Practical Implications

The Board's two decisions in McDonald's endorse the NLRB General Counsel having virtually unfettered discretion to consolidate ULP litigations. By approving the unprecedented consolidation of the cases and the related case management plan for trying 181 separate ULPs against 32 different respondents the Board has likely set a course for the most expensive, time consuming and otherwise unwieldy ULP case ever.
This case will present the respondents with difficult choices, such as whether to:
  • Explore settlement with the NLRB. If settlement is possible, it likely will be in exchange for cooperating in the NLRB's introduction of evidence that McDonald's USA, as franchisor, is a joint employer of each franchisee's employees.
  • Cooperate with fellow respondents in the defense of the mammoth litigation to reduce litigation expenses. The NLRB might later cite that kind of cooperation as:
    • new evidence of joint employment; or
    • evidence that the parties constitute a single employer.

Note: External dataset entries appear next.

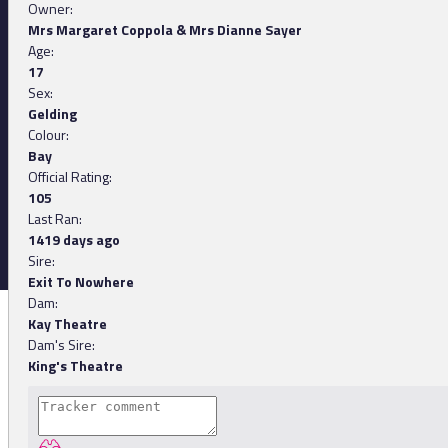
Owner:
Mrs Margaret Coppola & Mrs Dianne Sayer
Age:
17
Sex:
Gelding
Colour:
Bay
Official Rating:
105
Last Ran:
1419 days ago
Sire:
Exit To Nowhere
Dam:
Kay Theatre
Dam's Sire:
King's Theatre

Franchisors should recognize the pains the NLRB may impose on purported joint employers of franchisees' employees. If McDonald's USA and its franchisees do not settle this case, they are in store for many years of litigation to:
  • Challenge the merits of the ULP complaint allegations.
  • Dissociate from any meritorious ULP complaint allegations against other respondents.
  • Demonstrate that McDonald's USA does not:
    • indirectly control any of the franchisee's employees;
    • possess an unexercised ability to control those employees; or
    • have leverage to obtain advantageous terms in its contracts with the franchisees because of the franchisees' economic dependence on it.
On the other hand, employers without franchisor-franchisee joint employer concerns may indirectly benefit from these decisions. The NLRB will need to assign a significant number of staff and earmark a large share of the NLRB's budget to this case and its expected appeals for years to come. Congress has recently expressed more interest in reducing the NLRB's budget than expanding it, especially if any increase would relate to efforts to expand the scope of which entities may constitute a joint employer. Consequently, in the near term, this case may reduce the NLRB's resources for:
  • Investigating, prosecuting, adjudicating and litigating about the enforcement of other ULP charges.
  • Engaging in administrative rule making.
  • Coordinating expeditious union representation elections.